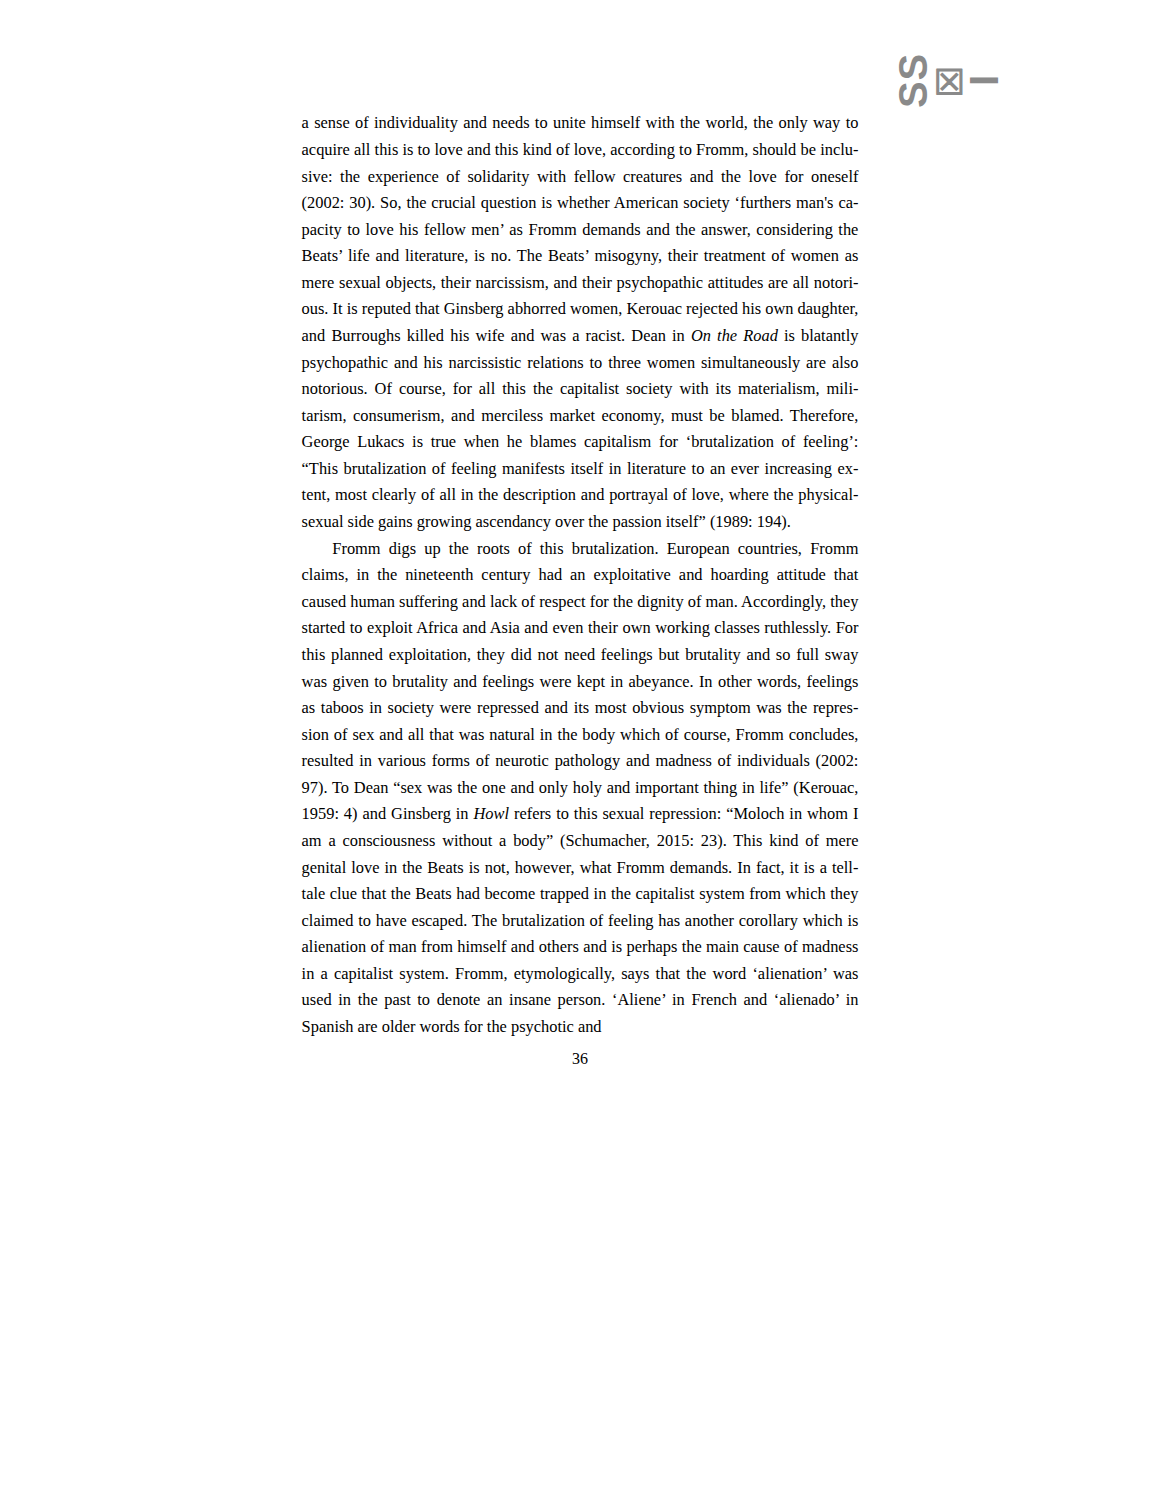SS☒I
a sense of individuality and needs to unite himself with the world, the only way to acquire all this is to love and this kind of love, according to Fromm, should be inclusive: the experience of solidarity with fellow creatures and the love for oneself (2002: 30). So, the crucial question is whether American society ‘furthers man's capacity to love his fellow men’ as Fromm demands and the answer, considering the Beats’ life and literature, is no. The Beats’ misogyny, their treatment of women as mere sexual objects, their narcissism, and their psychopathic attitudes are all notorious. It is reputed that Ginsberg abhorred women, Kerouac rejected his own daughter, and Burroughs killed his wife and was a racist. Dean in On the Road is blatantly psychopathic and his narcissistic relations to three women simultaneously are also notorious. Of course, for all this the capitalist society with its materialism, militarism, consumerism, and merciless market economy, must be blamed. Therefore, George Lukacs is true when he blames capitalism for ‘brutalization of feeling’: “This brutalization of feeling manifests itself in literature to an ever increasing extent, most clearly of all in the description and portrayal of love, where the physical-sexual side gains growing ascendancy over the passion itself” (1989: 194).
Fromm digs up the roots of this brutalization. European countries, Fromm claims, in the nineteenth century had an exploitative and hoarding attitude that caused human suffering and lack of respect for the dignity of man. Accordingly, they started to exploit Africa and Asia and even their own working classes ruthlessly. For this planned exploitation, they did not need feelings but brutality and so full sway was given to brutality and feelings were kept in abeyance. In other words, feelings as taboos in society were repressed and its most obvious symptom was the repression of sex and all that was natural in the body which of course, Fromm concludes, resulted in various forms of neurotic pathology and madness of individuals (2002: 97). To Dean “sex was the one and only holy and important thing in life” (Kerouac, 1959: 4) and Ginsberg in Howl refers to this sexual repression: “Moloch in whom I am a consciousness without a body” (Schumacher, 2015: 23). This kind of mere genital love in the Beats is not, however, what Fromm demands. In fact, it is a telltale clue that the Beats had become trapped in the capitalist system from which they claimed to have escaped. The brutalization of feeling has another corollary which is alienation of man from himself and others and is perhaps the main cause of madness in a capitalist system. Fromm, etymologically, says that the word ‘alienation’ was used in the past to denote an insane person. ‘Aliene’ in French and ‘alienado’ in Spanish are older words for the psychotic and
36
· · · · ·
§ Task statement: Skip the images and set down the rest of the data unchanged.

§ The completed task:
SS☒I
a sense of individuality and needs to unite himself with the world, the only way to acquire all this is to love and this kind of love, according to Fromm, should be inclusive: the experience of solidarity with fellow creatures and the love for oneself (2002: 30). So, the crucial question is whether American society ‘furthers man's capacity to love his fellow men’ as Fromm demands and the answer, considering the Beats’ life and literature, is no. The Beats’ misogyny, their treatment of women as mere sexual objects, their narcissism, and their psychopathic attitudes are all notorious. It is reputed that Ginsberg abhorred women, Kerouac rejected his own daughter, and Burroughs killed his wife and was a racist. Dean in On the Road is blatantly psychopathic and his narcissistic relations to three women simultaneously are also notorious. Of course, for all this the capitalist society with its materialism, militarism, consumerism, and merciless market economy, must be blamed. Therefore, George Lukacs is true when he blames capitalism for ‘brutalization of feeling’: “This brutalization of feeling manifests itself in literature to an ever increasing extent, most clearly of all in the description and portrayal of love, where the physical-sexual side gains growing ascendancy over the passion itself” (1989: 194).
Fromm digs up the roots of this brutalization. European countries, Fromm claims, in the nineteenth century had an exploitative and hoarding attitude that caused human suffering and lack of respect for the dignity of man. Accordingly, they started to exploit Africa and Asia and even their own working classes ruthlessly. For this planned exploitation, they did not need feelings but brutality and so full sway was given to brutality and feelings were kept in abeyance. In other words, feelings as taboos in society were repressed and its most obvious symptom was the repression of sex and all that was natural in the body which of course, Fromm concludes, resulted in various forms of neurotic pathology and madness of individuals (2002: 97). To Dean “sex was the one and only holy and important thing in life” (Kerouac, 1959: 4) and Ginsberg in Howl refers to this sexual repression: “Moloch in whom I am a consciousness without a body” (Schumacher, 2015: 23). This kind of mere genital love in the Beats is not, however, what Fromm demands. In fact, it is a telltale clue that the Beats had become trapped in the capitalist system from which they claimed to have escaped. The brutalization of feeling has another corollary which is alienation of man from himself and others and is perhaps the main cause of madness in a capitalist system. Fromm, etymologically, says that the word ‘alienation’ was used in the past to denote an insane person. ‘Aliene’ in French and ‘alienado’ in Spanish are older words for the psychotic and
36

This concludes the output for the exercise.